▶ TASK
When you reach the line with "right shoulder: (702, 315)", transcribe it and each line after it through the last one below, exactly. Pictures stay out.

▶ DATASET RECORDS
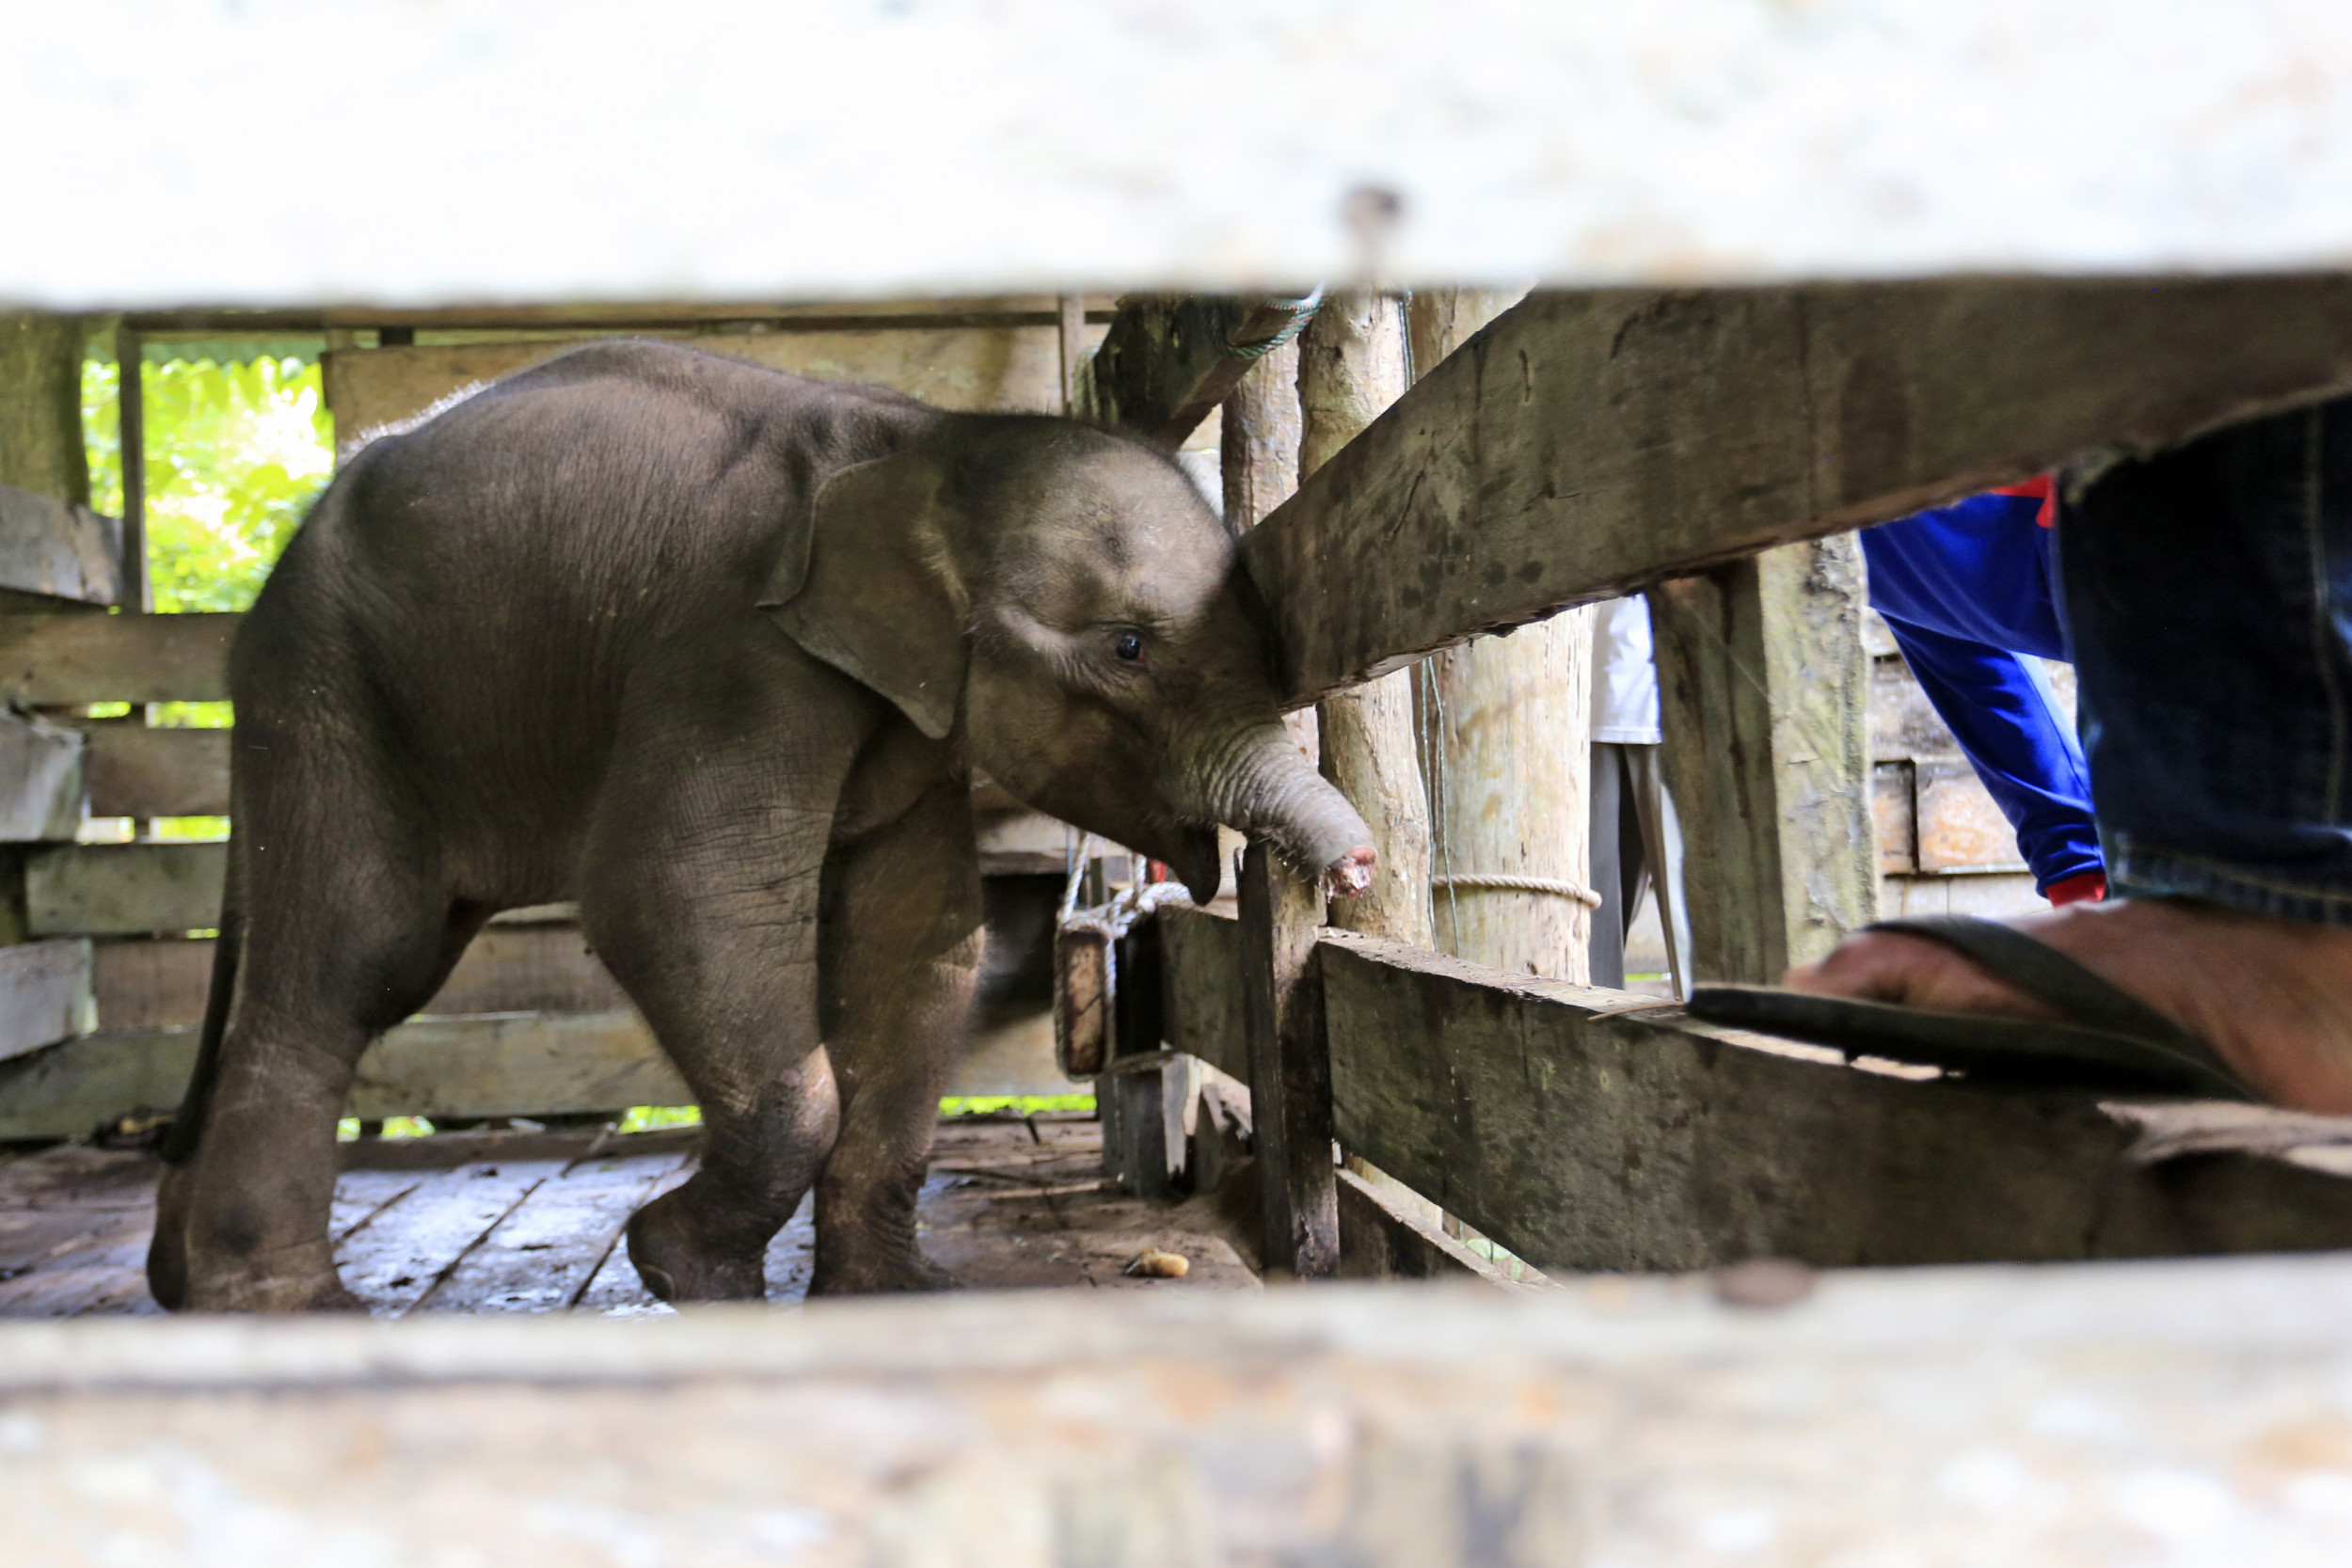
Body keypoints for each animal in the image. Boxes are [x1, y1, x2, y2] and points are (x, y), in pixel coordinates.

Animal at [147, 341, 1374, 1316]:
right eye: (1126, 647)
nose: (1357, 867)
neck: (920, 445)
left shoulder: (904, 713)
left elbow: (919, 933)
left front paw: (887, 1296)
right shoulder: (735, 647)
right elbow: (670, 890)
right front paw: (680, 1272)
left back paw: (186, 1280)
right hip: (328, 682)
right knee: (356, 959)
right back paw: (280, 1305)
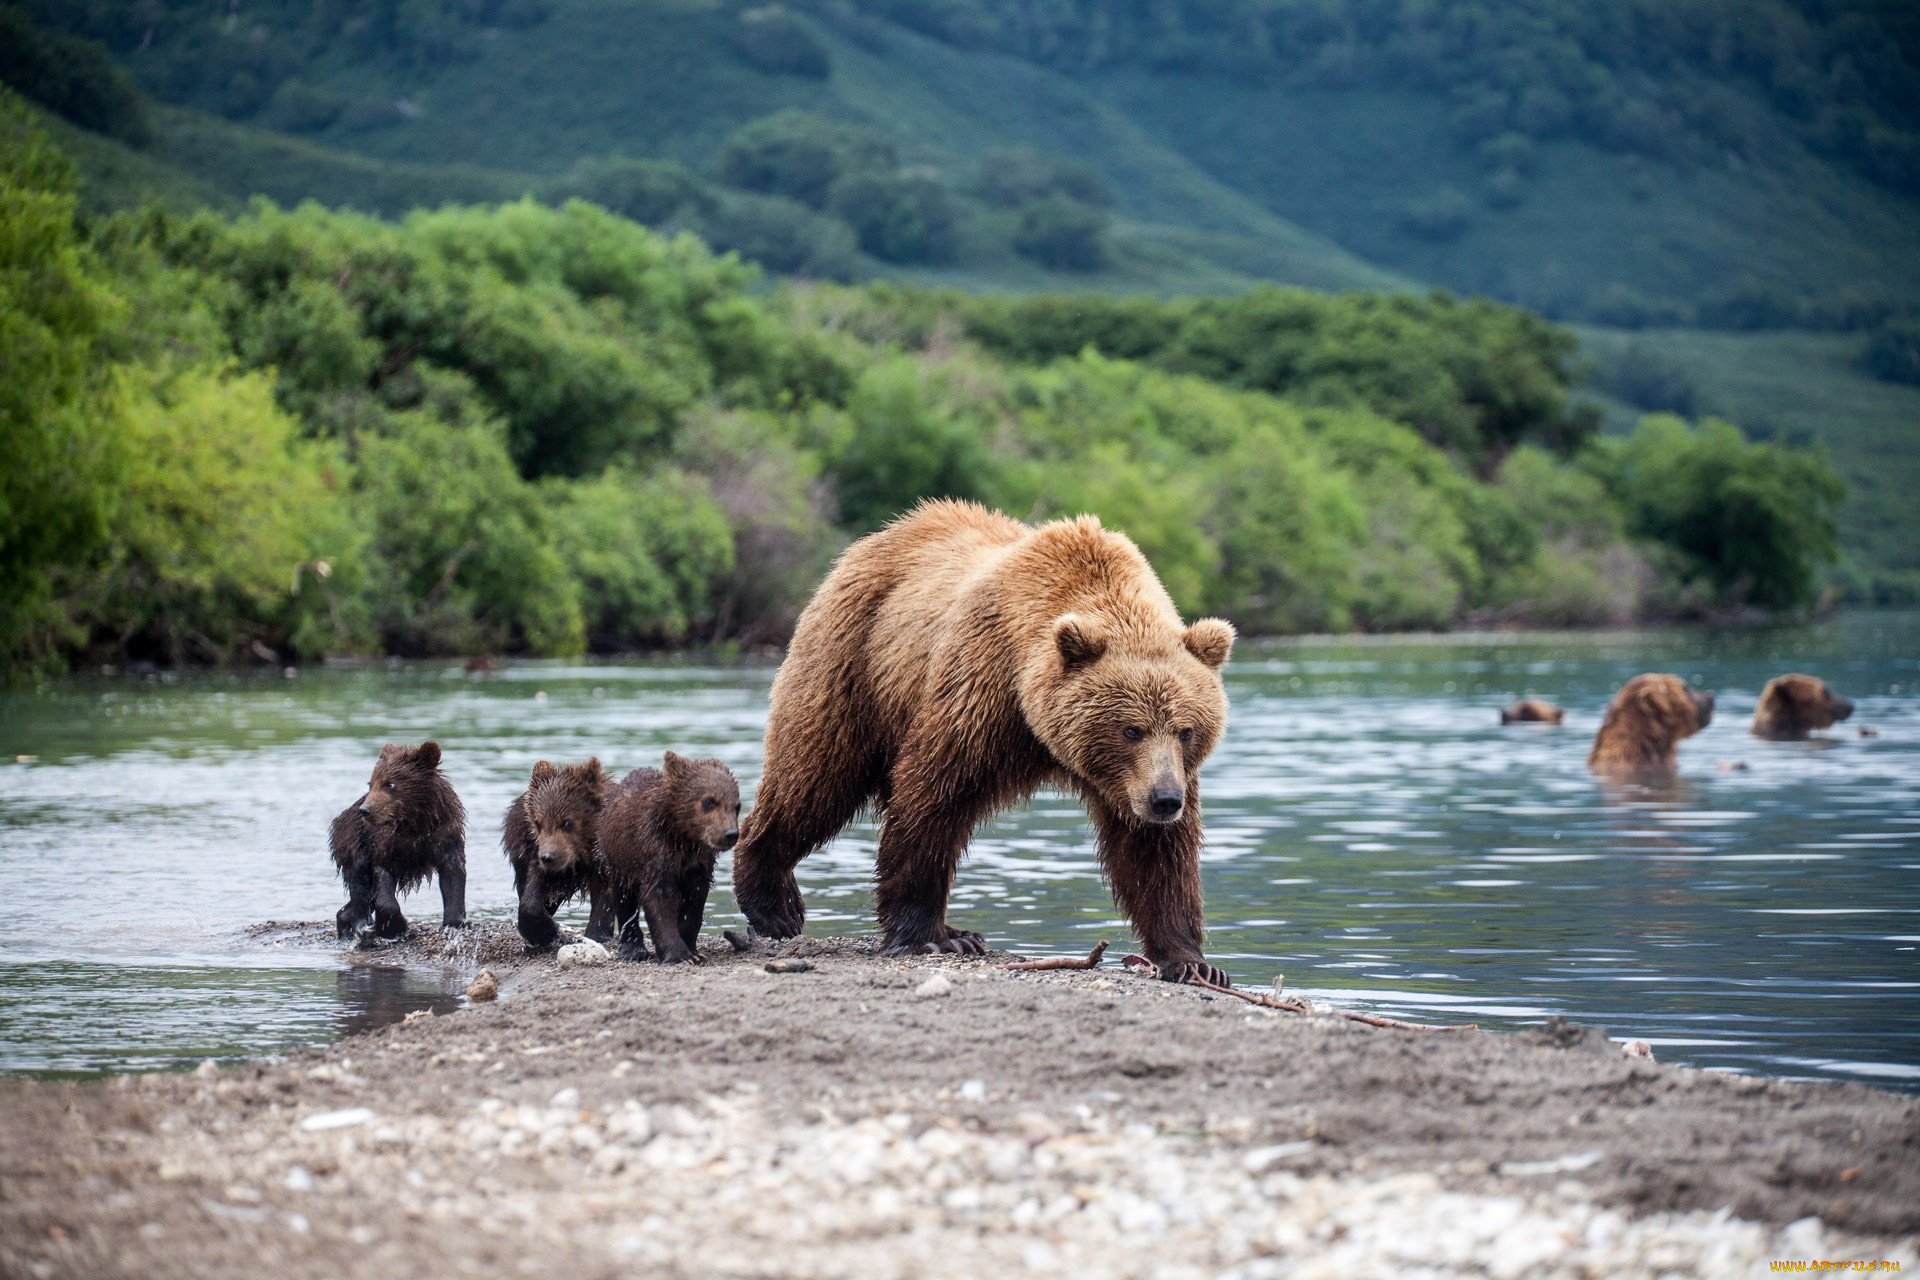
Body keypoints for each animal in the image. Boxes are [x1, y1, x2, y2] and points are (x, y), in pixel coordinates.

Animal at [330, 740, 464, 940]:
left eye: (390, 783)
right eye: (371, 784)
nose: (365, 810)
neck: (415, 822)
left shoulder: (444, 834)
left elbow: (453, 875)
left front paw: (455, 923)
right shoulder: (383, 843)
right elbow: (383, 881)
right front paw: (395, 926)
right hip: (353, 847)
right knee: (361, 890)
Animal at [499, 759, 602, 951]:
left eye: (568, 823)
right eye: (538, 823)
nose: (548, 856)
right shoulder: (536, 854)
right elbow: (533, 893)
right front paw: (546, 931)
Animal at [587, 752, 737, 959]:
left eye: (737, 806)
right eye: (709, 801)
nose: (730, 833)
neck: (682, 837)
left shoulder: (699, 864)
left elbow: (695, 900)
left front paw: (692, 949)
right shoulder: (655, 854)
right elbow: (660, 900)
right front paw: (679, 954)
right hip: (619, 859)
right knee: (624, 899)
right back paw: (633, 949)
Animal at [725, 495, 1236, 990]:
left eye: (1186, 730)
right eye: (1131, 729)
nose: (1165, 800)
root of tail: (882, 536)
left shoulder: (1139, 779)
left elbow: (1154, 855)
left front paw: (1192, 962)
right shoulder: (980, 693)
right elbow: (934, 797)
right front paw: (930, 936)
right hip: (853, 661)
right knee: (816, 776)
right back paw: (776, 905)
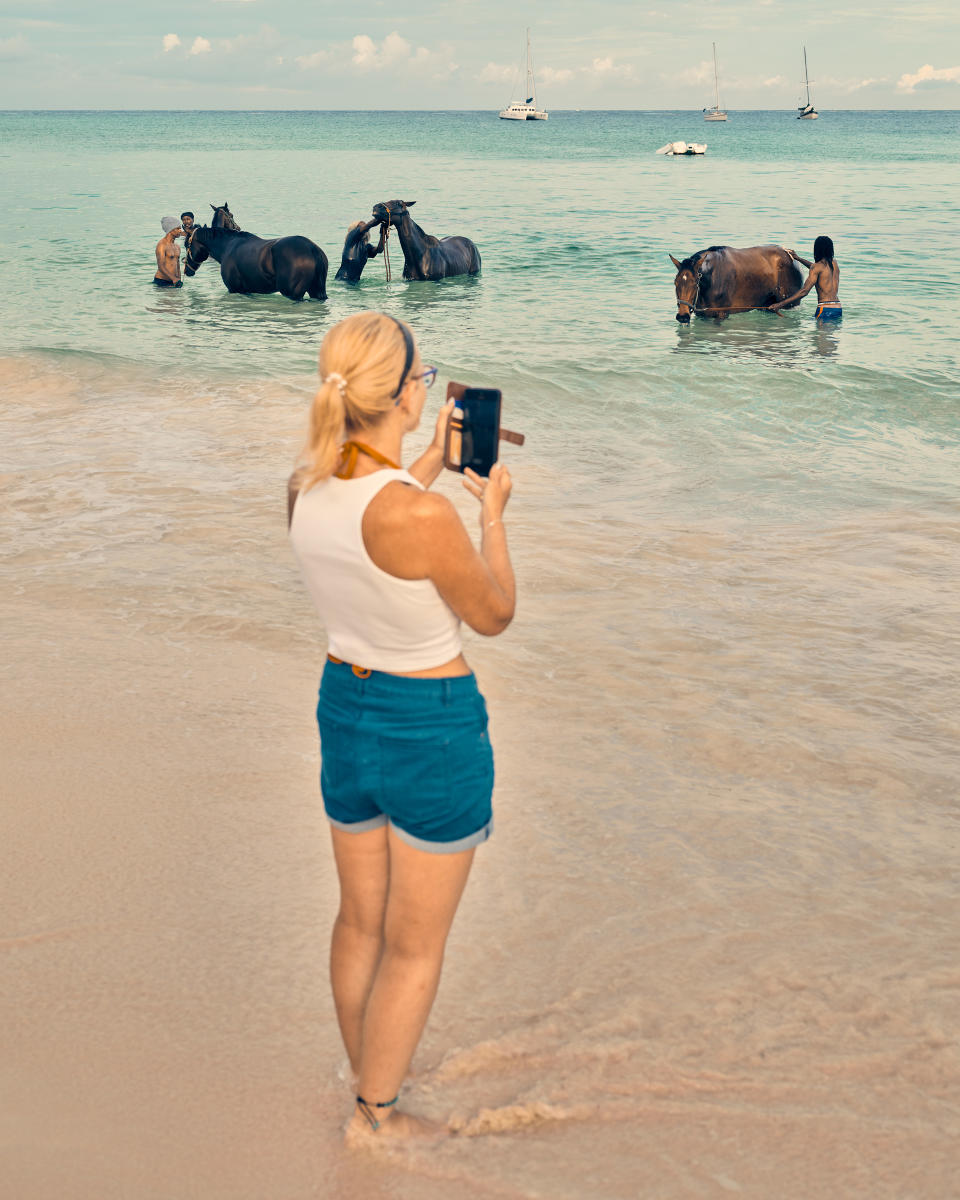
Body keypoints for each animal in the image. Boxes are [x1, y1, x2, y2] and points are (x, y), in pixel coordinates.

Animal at [672, 244, 806, 324]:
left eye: (695, 283)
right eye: (675, 282)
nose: (682, 316)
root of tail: (790, 256)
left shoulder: (721, 314)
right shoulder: (702, 315)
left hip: (789, 304)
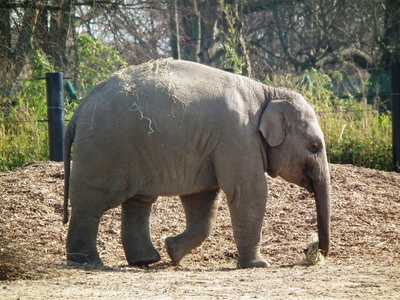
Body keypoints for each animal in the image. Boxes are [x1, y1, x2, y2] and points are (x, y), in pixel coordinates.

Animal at [63, 57, 332, 268]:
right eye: (314, 147)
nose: (314, 250)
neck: (268, 93)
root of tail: (79, 111)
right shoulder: (237, 138)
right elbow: (248, 192)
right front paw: (259, 265)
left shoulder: (211, 148)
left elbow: (202, 199)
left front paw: (172, 251)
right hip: (103, 149)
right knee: (91, 202)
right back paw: (88, 262)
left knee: (138, 201)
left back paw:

▶ RESPONSE TO THIS TASK
right shoulder: (702, 315)
left hip: (789, 304)
Body keypoints for each animal in the image. Boxes are [x1, y1, x2, y2] and points are (x, y), in pixel coordinates.

Animal at [63, 57, 332, 268]:
right eye: (314, 147)
nose: (314, 250)
neck: (268, 93)
root of tail: (79, 111)
right shoulder: (237, 138)
right elbow: (248, 192)
right front paw: (259, 265)
left shoulder: (211, 148)
left elbow: (202, 199)
left front paw: (172, 251)
right hip: (103, 149)
right knee: (91, 202)
right back paw: (88, 262)
left knee: (138, 201)
left back paw:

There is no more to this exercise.